**Actions to take**
**A.** Answer these questions from the transcript on Stoicism and Epicureanism:
(i) According to the argument attributed to Epicurus, what will happen to a person who is unjust?
(ii) Which chapter of the Handbook contains the syllogism the speaker mentions?
(iii) Which four things does the speaker say call for self-control?
**B.** Carry on the transcript on Stoicism and Epicureanism from its final sentence.

[Opening Text section]

Stoicism vs. Epicureanism

00:24:26
Speaker
So I think some people when they hear stoicism, they think the object of stoicism is tranquility, which sounds a lot like Epicureanism, this other philosophy that focuses on pleasure.
00:24:37
Speaker
So, to distinguish Epicureanism and Stoicism, we like to focus on virtue. The object of Stoicism is virtue. But Epictetus actually doesn't talk about virtue so much. So, I'm curious how you think about that. Yeah. So, both Epicureans and Stoics describe the good flow of life or imperturbability, anteryxia in Greek, as
00:25:02
Speaker
the texture or quality of happiness that they experience when they're successfully applying their philosophy to their lives.
00:25:11
Speaker
And to be fair to the Epicureans, virtue is very important because Epicurus argues that the virtues are necessary in order to live an untroubled life. Because if you're vicious, you're going to run afoul of other people. If you're unjust, you're going to get caught. You're not going to have friends and you're going to be punished.
00:25:37
Speaker
And if you lack self-control, you're not going to maximize the best kinds of pleasure that lead to a happy life. So basically Epicurus argues that the virtues are necessary instruments in order to live pleasant, pleasant life. And that makes stomachs cringe because they hold that pleasure does not contribute anything to a happy life.
00:26:03
Speaker
Well, what does? Well, as I explained in the original little syllogism from Handbook Chapter 1, Epictetus says, you're happy when you get what you want and you avoid what you dislike and you're unhappy otherwise.
00:26:20
Speaker
But in order to be happy then, you have to, he thinks, limit yourself to deriving that happiness from your virtues, from being wise, from having true beliefs about the world. And if you have true beliefs about the world, then the world isn't gonna surprise you and upset you. No matter what happens, you'll deal with it, you'll cope with it. And coping with it,
00:26:48
Speaker
requires the virtues. So when it comes to food, drink, alcohol, and sex, you have to have self-control. If you're not a self-controlled eater or drinker, you're going to suffer physically. You're going to suffer illness. You're going to need justice in order to be, excuse me, you're going to need justice in order to be a successful participant in your human community.
00:27:17
Speaker
And the stoic insight is, no one can stop you from being a just person, from doing just things, from being fair-minded and even-handed. No one can stop you from being courageous. No one can stop you from being wise.

[Closing Text section]
[Opening Data for review section]

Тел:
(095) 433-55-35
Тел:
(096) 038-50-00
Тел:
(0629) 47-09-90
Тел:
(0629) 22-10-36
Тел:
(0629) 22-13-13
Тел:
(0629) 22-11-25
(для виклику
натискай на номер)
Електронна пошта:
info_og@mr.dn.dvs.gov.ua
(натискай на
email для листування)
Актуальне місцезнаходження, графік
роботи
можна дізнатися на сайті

[Closing Data for review section]

**Answers for each item**
**A.**
(i) The person will get caught, will not have friends, and will be punished.
(ii) Chapter 1.
(iii) Food, drink, alcohol, and sex.

**B.**
00:27:32
Speaker
Right? And what they can stop you from is acquiring these external possessions. They can stop you from getting wealth. They can affect your reputation. Maybe you can't find. If you invest your happiness in having a certain kind of food or a certain amount of food every day, that's going to depend on other people. Right?
00:27:54
Speaker
If they're out of your favorite food at the store you shop at, then you're going to be upset if you make your happiness depend on getting that food every time you go to the store. So the serenity comes from, in my view,
00:28:11
Speaker
the kind of stoic happiness that distinguishes it from Epicurean happiness is that it doesn't involve pleasure, it involves a kind of satisfaction that you can only derive from being virtuous. Another way of putting it is, stoic happiness or peace of mind comes from self-respect. Hey, come on. Can you say more about that?

Virtues and Self-Respect in Stoicism

00:28:35
Speaker
What you mean by self-respect? Hi, everyone. This is Michael Trombley.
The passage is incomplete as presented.